Understand how scientific articles use and talk about data. Two possible directions:

  • Analyze how data is talked about
    • Viziometrics has a corpus of figures from pubMed articles, analyze the way papers describe and talk about the contents of figures. Is there a universal set of ways that figures are described (e.g., in terms of comparisons? in relative terms? ). This can serve as the evidence for a new data analysis language.
    • fyi: Arxiv supports downloading raw tex files for many papers
  • Analyze how data is cleaned in practice
    • Analyze the text of scientific journals (science/nature/pubmed/arxiv/biorxiv) to categorize and summarize types of data cleaning applied.
    • or scrape and analyze code bases for cleaning operations

Arachnid is a new explanation engine that automatically generates cleaning programs based on user specifications of data quality. It is an extension to ideas from Scorpion. Contact Eugene for a copy of Arachnid. Some possible projects:

  • Integrate Arachnid into an interactive data exploration interface in a way that the user can clean any part of a visualization without programming
  • Implement a fast version of Arachnid in the browser

Automatic Interface Generation

Precision interfaces automatically generates interaction interfaces from program logs. It supports any parsable language that can be represented as an abstract syntax tree. Extend the system in interesting ways

  • Extend Precision Interfaces to support program logs from different languages. These can be real programming languages (e.g., Python, etc), or information that can be parsed into a syntax tree (e.g., structured requests embedded in network requests generated by a browser client)
  • Extend Precision Interfaces to different modalities such as gesture or natural language. The system has a flexible model of interactions that is agnostic to the mode of input.
  • Embed design heuristics into the interface generation process. The system currently has a very simple model of "interface complexity" --- make it more real by taking existing HCI research into UI complexity and design into account.

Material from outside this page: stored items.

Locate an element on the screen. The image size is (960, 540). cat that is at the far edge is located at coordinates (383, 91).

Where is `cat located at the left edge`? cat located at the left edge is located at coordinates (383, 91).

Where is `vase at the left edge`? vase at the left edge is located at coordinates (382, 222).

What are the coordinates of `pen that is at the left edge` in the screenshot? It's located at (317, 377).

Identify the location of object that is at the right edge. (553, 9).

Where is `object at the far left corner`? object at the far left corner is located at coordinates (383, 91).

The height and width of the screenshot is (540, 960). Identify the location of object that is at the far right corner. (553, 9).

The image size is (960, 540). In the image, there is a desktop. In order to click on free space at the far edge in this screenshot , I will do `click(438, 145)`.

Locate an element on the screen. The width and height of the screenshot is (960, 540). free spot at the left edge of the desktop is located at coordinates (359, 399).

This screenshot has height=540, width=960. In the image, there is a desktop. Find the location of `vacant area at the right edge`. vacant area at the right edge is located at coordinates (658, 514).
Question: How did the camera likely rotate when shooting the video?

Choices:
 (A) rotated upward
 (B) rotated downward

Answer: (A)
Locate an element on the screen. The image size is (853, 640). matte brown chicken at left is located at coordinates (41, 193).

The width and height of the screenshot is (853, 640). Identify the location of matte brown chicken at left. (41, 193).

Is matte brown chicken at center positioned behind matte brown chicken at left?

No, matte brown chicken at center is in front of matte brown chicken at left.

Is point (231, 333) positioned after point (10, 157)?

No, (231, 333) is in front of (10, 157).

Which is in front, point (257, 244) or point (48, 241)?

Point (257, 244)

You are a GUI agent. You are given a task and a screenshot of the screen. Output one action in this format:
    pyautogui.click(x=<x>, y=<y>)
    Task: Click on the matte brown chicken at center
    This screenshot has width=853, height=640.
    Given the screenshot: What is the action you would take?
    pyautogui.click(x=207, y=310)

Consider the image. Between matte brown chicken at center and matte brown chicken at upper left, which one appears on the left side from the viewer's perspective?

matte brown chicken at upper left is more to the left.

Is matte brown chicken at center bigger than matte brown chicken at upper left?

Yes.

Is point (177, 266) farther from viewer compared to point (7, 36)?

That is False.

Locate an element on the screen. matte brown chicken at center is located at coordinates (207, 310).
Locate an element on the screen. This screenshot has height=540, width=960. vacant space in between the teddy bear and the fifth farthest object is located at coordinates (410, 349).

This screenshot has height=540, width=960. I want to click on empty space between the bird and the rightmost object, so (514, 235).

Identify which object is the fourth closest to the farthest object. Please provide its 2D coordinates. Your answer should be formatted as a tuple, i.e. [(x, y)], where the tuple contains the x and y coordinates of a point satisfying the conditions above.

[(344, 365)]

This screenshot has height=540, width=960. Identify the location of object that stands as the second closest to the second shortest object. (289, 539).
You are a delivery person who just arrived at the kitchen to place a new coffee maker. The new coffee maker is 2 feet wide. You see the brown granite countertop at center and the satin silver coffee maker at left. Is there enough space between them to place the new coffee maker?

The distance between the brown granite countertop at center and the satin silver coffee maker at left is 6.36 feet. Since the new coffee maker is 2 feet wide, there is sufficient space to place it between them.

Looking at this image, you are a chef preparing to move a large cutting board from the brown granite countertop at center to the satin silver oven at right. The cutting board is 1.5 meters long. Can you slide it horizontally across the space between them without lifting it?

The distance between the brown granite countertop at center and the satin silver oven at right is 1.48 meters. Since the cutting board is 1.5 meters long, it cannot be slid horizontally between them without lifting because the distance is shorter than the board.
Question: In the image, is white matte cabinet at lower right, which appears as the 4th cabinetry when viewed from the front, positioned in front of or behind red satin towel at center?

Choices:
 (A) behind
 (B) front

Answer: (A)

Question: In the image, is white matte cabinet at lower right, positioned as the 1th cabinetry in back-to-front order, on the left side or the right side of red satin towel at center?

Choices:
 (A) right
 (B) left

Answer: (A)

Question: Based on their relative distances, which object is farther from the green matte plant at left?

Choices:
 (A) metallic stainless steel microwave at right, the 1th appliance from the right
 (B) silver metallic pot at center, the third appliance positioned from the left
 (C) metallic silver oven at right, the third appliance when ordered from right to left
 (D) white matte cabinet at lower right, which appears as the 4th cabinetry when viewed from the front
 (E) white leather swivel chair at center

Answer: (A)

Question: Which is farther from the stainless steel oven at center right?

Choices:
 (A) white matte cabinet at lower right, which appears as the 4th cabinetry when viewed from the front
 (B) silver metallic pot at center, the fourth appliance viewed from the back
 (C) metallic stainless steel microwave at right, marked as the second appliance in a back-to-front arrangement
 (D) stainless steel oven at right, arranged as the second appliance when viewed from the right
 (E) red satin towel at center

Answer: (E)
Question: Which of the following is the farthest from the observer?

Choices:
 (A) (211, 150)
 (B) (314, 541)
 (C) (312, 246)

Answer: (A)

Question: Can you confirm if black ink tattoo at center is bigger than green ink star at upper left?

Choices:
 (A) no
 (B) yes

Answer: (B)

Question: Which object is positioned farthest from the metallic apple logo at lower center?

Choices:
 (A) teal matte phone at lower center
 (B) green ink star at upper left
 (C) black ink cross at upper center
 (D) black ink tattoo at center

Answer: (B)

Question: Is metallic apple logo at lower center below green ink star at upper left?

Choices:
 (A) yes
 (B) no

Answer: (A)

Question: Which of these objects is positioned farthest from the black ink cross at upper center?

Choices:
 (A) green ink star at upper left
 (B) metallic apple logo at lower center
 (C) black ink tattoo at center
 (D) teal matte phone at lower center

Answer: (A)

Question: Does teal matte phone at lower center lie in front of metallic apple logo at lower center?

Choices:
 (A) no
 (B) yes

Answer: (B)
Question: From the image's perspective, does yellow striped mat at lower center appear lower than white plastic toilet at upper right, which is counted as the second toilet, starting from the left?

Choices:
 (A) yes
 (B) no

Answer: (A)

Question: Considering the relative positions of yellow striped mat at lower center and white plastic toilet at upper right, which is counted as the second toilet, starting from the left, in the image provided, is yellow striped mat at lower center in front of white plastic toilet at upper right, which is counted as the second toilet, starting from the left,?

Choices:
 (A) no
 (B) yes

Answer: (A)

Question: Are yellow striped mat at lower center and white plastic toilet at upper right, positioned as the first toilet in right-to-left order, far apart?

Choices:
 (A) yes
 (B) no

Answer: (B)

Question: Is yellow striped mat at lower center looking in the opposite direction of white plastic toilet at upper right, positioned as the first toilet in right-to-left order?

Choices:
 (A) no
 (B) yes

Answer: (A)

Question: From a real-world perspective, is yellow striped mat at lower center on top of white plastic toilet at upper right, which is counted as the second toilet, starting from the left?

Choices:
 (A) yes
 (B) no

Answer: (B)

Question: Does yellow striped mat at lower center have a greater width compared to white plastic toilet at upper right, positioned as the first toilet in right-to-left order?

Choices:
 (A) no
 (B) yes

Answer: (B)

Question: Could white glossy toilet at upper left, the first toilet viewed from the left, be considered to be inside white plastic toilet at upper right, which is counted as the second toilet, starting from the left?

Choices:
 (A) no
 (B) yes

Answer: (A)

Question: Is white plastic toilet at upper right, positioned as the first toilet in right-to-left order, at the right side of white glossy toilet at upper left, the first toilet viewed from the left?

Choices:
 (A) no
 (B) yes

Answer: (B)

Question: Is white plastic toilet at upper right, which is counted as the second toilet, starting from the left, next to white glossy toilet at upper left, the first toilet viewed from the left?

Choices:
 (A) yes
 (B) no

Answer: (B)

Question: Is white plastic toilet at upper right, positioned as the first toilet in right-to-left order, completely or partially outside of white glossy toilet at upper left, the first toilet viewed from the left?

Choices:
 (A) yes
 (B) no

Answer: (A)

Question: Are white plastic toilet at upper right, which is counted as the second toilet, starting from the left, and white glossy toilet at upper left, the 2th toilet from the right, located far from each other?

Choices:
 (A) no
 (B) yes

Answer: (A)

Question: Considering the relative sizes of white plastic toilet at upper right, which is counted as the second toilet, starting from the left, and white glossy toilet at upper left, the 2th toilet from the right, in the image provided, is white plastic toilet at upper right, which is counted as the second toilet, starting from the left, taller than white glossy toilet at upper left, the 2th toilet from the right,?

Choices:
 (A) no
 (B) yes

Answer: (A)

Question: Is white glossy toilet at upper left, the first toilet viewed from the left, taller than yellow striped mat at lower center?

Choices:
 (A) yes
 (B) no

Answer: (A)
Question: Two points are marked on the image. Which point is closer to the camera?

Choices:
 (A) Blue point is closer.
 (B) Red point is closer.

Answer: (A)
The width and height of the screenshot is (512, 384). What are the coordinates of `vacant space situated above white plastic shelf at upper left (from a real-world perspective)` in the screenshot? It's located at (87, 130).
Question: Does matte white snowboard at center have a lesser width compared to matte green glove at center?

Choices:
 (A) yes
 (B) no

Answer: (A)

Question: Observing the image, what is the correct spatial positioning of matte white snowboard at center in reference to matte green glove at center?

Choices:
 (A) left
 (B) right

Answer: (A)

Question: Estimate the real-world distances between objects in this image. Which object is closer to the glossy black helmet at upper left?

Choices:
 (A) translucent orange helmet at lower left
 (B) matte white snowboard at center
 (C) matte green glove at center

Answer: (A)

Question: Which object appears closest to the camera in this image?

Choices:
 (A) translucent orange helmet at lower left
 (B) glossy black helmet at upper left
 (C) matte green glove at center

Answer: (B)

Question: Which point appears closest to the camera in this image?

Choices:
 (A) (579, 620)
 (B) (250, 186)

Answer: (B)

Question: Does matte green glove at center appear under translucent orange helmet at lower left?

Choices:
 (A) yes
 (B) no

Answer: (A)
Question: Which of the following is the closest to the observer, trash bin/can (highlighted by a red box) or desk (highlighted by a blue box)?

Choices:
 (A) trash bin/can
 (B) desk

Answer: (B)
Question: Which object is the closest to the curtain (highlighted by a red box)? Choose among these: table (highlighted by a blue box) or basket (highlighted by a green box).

Query Engine for Interactive Apps

Smoke is the fastest lineage-enabled database engine. It captures the relationships between output and input records as efficient lineage indexes. It turns out, this can be used to express and speed up interactive applications such as visualizations. Extend or use it in interesting ways

  • There are a number of compression techniques that are possible to reduce the storage costs. Explore ways to generate compressed representations that do not increase, or even reduce the overhead of lineage capture.
  • Explore the combination of offline data structures such as data cubes and online lineage index structures to further improve query performance.